TASK ITEM: Taking the records below, count the lines in which "properties" appears and supply only the count.

----------

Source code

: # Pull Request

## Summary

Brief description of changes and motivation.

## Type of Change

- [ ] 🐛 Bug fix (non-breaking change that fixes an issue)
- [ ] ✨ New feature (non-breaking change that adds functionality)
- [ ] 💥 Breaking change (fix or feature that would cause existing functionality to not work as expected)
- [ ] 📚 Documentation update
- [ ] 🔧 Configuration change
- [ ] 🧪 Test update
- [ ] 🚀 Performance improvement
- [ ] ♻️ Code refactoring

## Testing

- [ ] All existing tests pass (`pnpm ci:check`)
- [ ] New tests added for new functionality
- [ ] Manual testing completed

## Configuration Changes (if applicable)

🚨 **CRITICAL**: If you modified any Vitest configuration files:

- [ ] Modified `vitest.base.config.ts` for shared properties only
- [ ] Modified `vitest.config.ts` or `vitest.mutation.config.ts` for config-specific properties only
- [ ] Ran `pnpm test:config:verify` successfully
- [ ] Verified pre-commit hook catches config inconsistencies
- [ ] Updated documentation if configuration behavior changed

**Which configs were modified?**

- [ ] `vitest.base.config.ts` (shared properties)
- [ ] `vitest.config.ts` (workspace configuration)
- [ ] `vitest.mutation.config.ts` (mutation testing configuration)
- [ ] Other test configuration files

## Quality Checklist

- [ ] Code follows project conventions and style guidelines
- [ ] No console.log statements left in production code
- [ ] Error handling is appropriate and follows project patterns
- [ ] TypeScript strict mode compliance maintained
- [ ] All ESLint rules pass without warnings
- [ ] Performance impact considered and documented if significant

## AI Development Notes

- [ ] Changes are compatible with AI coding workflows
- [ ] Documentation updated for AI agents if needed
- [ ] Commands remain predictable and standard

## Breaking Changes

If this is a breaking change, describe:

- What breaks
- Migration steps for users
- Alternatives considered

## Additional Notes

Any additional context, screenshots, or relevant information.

----------

OUTPUT: 3